━━━ SOURCE DATA

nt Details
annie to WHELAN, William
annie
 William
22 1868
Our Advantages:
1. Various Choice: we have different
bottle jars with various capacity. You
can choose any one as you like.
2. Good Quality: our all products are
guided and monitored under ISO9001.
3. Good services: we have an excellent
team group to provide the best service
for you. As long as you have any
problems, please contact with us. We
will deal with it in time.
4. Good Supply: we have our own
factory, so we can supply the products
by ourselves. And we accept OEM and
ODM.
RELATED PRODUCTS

━━━━━━

> ASSIGNMENT:
Write out every one of the lines above again, character for character, with nothing added or left out.

> SOLUTION BELOW:
nt Details
annie to WHELAN, William
annie
 William
22 1868
Our Advantages:
1. Various Choice: we have different
bottle jars with various capacity. You
can choose any one as you like.
2. Good Quality: our all products are
guided and monitored under ISO9001.
3. Good services: we have an excellent
team group to provide the best service
for you. As long as you have any
problems, please contact with us. We
will deal with it in time.
4. Good Supply: we have our own
factory, so we can supply the products
by ourselves. And we accept OEM and
ODM.
RELATED PRODUCTS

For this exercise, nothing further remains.